Tu sei qui: Economia e TurismoCoronavirus e recessione globale, secondo la Gabanelli Cina in controtendenza: «A fine anno Pil registrerà +1,9%»
Inserito da (Maria Abate), martedì 6 ottobre 2020 11:31:52
Dopo quasi otto mesi di pandemia si contano i danni: oltre un milione di morti e una recessione globale. Ad agosto il World Economic Forum stimava fra gli 8 e 15 mila miliardi di dollari di perdita economica in tutto il mondo. Ma in questo clima di crisi generale, c'è chi si sta riprendendo in silenzio. A tracciarne un'analisi è Milena Gabanelli sul "Corriere della Sera", dove cura la rubrica Dataroom, in un articolo scritto insieme a Danilo Taino e denominato Coronavirus, ecco come l'economia mondiale crolla e dove la Cina guadagna.

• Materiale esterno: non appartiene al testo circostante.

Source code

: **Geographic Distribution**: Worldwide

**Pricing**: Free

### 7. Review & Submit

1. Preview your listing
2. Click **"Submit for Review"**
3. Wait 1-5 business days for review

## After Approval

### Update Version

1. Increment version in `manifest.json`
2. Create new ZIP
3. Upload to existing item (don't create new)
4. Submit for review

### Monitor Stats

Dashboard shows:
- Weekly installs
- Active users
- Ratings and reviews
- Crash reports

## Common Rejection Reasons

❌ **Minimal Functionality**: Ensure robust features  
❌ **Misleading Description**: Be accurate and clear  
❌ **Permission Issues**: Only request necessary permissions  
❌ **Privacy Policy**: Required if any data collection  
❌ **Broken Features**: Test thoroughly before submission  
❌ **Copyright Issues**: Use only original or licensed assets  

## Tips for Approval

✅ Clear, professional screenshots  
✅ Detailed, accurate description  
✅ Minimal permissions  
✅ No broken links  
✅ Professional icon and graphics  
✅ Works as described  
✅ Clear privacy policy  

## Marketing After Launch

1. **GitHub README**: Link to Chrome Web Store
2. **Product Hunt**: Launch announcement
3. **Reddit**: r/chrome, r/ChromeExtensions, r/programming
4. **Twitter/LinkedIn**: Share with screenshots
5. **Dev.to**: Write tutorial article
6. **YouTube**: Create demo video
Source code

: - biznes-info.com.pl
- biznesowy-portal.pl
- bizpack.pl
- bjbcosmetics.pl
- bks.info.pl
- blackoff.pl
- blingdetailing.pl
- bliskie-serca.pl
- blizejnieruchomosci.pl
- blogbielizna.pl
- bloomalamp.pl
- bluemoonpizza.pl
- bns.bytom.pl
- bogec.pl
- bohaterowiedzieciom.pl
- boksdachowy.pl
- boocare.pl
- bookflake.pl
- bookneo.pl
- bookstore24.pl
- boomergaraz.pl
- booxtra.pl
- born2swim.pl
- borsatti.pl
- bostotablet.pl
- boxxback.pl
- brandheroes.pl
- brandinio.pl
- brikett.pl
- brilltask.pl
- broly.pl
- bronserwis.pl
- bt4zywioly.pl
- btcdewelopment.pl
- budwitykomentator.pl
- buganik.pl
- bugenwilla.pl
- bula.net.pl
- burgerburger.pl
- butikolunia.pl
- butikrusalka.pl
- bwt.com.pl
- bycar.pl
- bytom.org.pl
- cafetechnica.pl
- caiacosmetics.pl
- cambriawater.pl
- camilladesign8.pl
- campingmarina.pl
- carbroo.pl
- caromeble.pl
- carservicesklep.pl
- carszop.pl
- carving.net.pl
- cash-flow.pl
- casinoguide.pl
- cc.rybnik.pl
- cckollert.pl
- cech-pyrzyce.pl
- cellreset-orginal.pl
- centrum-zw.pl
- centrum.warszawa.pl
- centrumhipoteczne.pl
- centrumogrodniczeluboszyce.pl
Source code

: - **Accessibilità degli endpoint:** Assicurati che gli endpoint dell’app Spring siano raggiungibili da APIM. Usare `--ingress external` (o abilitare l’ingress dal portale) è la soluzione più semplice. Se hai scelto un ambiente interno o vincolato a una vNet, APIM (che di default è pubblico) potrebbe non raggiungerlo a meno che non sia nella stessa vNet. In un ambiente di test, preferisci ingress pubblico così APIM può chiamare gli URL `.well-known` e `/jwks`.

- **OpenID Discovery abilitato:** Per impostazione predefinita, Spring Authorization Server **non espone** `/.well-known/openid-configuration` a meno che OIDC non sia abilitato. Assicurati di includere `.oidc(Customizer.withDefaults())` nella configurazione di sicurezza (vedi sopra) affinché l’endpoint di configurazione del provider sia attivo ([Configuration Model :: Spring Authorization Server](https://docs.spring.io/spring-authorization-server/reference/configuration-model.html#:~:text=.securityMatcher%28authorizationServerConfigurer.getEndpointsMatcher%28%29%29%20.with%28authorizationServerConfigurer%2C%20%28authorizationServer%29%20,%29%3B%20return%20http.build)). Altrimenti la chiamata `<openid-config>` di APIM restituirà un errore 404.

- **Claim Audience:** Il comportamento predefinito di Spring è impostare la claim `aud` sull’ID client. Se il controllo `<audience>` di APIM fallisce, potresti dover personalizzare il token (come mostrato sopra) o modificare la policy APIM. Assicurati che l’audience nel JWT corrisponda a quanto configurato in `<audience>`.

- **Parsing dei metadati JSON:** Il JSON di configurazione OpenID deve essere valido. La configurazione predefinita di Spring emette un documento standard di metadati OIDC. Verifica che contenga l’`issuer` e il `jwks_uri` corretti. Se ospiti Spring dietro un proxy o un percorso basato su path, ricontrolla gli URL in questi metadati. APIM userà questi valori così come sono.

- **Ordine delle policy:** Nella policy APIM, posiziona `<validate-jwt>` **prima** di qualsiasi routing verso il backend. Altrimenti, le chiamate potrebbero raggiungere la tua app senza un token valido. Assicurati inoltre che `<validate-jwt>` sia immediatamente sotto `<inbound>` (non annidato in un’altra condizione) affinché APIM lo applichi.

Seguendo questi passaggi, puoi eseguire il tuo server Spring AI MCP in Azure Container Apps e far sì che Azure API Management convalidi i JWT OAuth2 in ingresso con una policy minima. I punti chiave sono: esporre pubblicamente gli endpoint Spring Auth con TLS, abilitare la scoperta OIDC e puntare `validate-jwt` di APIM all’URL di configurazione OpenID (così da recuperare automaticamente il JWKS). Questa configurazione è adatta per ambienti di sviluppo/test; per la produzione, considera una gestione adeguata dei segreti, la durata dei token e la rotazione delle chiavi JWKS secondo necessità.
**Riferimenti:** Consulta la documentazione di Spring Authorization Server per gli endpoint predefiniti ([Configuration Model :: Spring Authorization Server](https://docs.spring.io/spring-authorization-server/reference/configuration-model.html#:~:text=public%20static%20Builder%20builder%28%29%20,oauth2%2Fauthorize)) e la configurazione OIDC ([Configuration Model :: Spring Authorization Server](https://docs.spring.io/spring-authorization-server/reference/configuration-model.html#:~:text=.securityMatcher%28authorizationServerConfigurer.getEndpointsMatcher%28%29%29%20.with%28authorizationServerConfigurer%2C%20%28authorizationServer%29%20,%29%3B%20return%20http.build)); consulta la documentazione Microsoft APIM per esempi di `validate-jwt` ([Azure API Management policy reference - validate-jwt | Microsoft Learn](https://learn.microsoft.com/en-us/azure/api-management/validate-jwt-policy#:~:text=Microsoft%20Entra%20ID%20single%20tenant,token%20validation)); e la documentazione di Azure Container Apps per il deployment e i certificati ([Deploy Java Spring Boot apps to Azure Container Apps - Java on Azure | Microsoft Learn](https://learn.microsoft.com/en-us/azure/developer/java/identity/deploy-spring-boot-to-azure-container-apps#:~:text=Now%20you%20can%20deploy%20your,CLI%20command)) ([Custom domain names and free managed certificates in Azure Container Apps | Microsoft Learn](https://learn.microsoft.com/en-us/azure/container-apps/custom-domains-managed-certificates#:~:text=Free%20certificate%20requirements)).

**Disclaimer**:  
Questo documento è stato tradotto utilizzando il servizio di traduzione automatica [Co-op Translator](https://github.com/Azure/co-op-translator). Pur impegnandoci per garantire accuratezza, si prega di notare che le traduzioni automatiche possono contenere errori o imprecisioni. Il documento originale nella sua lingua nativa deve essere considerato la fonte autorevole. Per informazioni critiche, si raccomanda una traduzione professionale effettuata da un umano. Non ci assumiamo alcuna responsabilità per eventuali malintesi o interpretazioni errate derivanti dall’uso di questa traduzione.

Secondo la giornalista d'inchiesta, in Cina, che è il focolaio della pandemia ma che afferma di essere quasi Covid-free, «a fine anno il Pil registrerà un più 1,9%. [...] Le esportazioni sono aumentate del 10,4%, soprattutto materiale sanitario e apparecchiature elettromedicali di cui il mondo ha disperatamente bisogno. Con il crollo del turismo cinese internazionale sono aumentati i consumi interni: i cinesi acquistano a casa loro quello che prima acquistavano in Giappone e in Europa, soprattutto nel lusso. Il gruppo Kering (Gucci e YSL) ha fatto un più 40% nel secondo trimestre 2020. La People Bank of China ha allentato le riserve che devono detenere le banche e ha immesso nell'economia 212 miliardi di dollari».
Ma, continua la Gabanelli, «le responsabilità che Pechino continua a negare con arroganza hanno avuto un effetto economico e un effetto politico». Se la Cina avesse evitato di tenere nascosta la diffusione del virus nelle prime settimane della pandemia, forse la crisi avrebbe potuto rimanere geograficamente limitata alla regione di Wuhan, afferma.
Proprio per questo clima di negazione, molti paesi occidentali starebbero pensando di prendere le distanze da Pechino, come pure molte imprese «che avevano fatto della Cina il centro delle loro catene di fornitura e di produzione, stanno riconsiderando il rischio di affidarsi totalmente al sistema cinese e l'orientamento è quello di spostare parte della loro manifattura altrove». Ad ogni modo, chiosa, «la pandemia ha segnato un punto di non ritorno: l'Europa, gli Stati Uniti e il resto del mondo sono di fronte alla necessità di fare un serio reset delle relazioni con la Cina».